The Reluctant Fundamentalist

August 3, 2015

I fancy that I have a sensitive ear for language. I can tell within seconds whether an FM radio station is public-NPR, public-otherwise, or evangelical. This applies to books too. Consider this combination:

  • Author – Mohsin Hamid
  • Title – The Reluctant Fundamentalist
  • Opening paragraph – “Excuse me, sir, but may I be of assistance? Ah, I see I have alarmed you. Do not be frightened by my beard: I am a lover of America. I noticed that you were looking for something; more than looking, in fact you seemed to be on a mission, and since I am both a native of this city and a speaker of your language, I thought I might offer you my services.”

I was hooked, but I also thought I knew what would be coming next…

especially because I had been coached by a Fresh Air interview with the author when the book came out in hardcover several years ago. Even so, the past year of news stories – mainly of ISIS conquests and beheadings, and the West’s misunderstanding of this new threat – had colored my expectations. A book about Islamic fundamentalists felt almost dangerous in my hands.

Still, a book is just a book, right? There is ambivalence in the title. The ‘fundamentalist’ is ‘reluctant’. And ambivalence drips right through the first paragraph. The narrator go out of his way to profess his love for America, and his English is beautiful, scripted in much more formal phrases than any American would ever use. And yet. And yet. He has a beard. (When did I last attach so much significance to facial hair?) And he thrusts himself upon a stranger, an American traveler, in an apparent gesture of friendship, even though he fully recognizes, how much distrust this gesture creates. Is he friend or foe?

The Wikipedia entry does an admirable job of listing plot points which just goes to show: knowing a book’s plot can tell you very little about a book.

First, there is the way the book is told. There is only one voice: the narrator’s. The book is a monologue and his memoir. It fascinates because he is a captivating storyteller, and also because his story is about us. His love for America is genuine. It began when he was given the opportunity to leave his family’s poverty behind in Pakistan and study at Princeton. It spread its wings when he became romantically infatuated, as so many young college men do, with a beautiful daughter of America’s elite. And his love deepened when he gained that rarest measure of acceptance, to be hired into the innermost halls of American power, i.e., into a Wall Street financial firm, Underwood Samson (the author is too sly to point out that this is really Uncle Sam). Each of these steps feels like a logical progression, a series of well-earned rewards that are part of the contract that America’s meritocracy offers to the rest of the world: work hard, use your abilities, and we will clasp you to our bosom and drown you in riches.

If the second half of the book feels predictable at times (we know that something must drive the narrator back to Pakistan), its compensation is being able to see ourselves through an outsider’s eyes, to see how we invariably hold outsiders at arm’s length, even when we bring them into our midst. His lover proves, like others in America’s elite, to be emotionally damaged and incapable of returning his passion. Underwood Samson is discovered to be an amoral Master Puppeteer. It pulls the strings on countless businesses and lives across the globe with complete disregard for those who are attached to the other ends of the string. Underwood Samson’s entire function is to earn its rich clients a few extra dollars.
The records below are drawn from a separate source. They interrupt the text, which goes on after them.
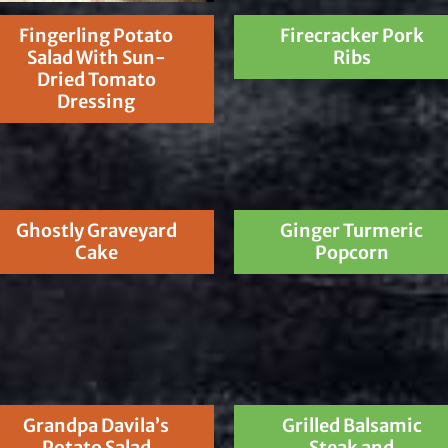
Fingerling Potato
Firecracker Pork
Salad With Sun-
Ribs
Dried Tomato
Dressing
Ghostly Graveyard
Ginger Turmeric
Cake
Popcorn
Grandpa Davila’s
Grilled Balsamic
Potato Salad
Steak and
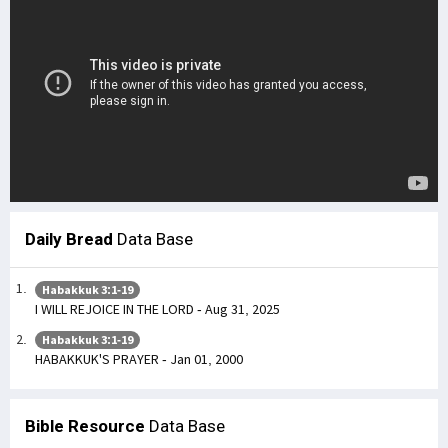
Daily Bread
Data Base
Habakkuk 3:1-19
I WILL REJOICE IN THE LORD - Aug 31, 2025
Habakkuk 3:1-19
HABAKKUK'S PRAYER - Jan 01, 2000
Bible Resource
Data Base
And then, finally, 9/11 happens, and having dark skin and a beard, for any reason, becomes a crime of morality, and maybe a legal one too.

At some level all of us fancy ourselves to be members of some group. An immigrant may take on the habits and values of Americans, but he can usually access another point-of-view that is unavailable to the rest of us. This was made clear late in the book when the narrator complains about US favoritism towards India in the post-9/11 clashes that occurred between India and Pakistan. I had to stop and ask myself if I had an unconscious pro-India bias. The question, in fact, provided its own answer.

Americans vigorously debate whether our government institutions should create winners and losers inside our country, but we rarely stop to consider how our policies are constantly creating winners and losers outside our borders. We need new eyes. Books like this can help.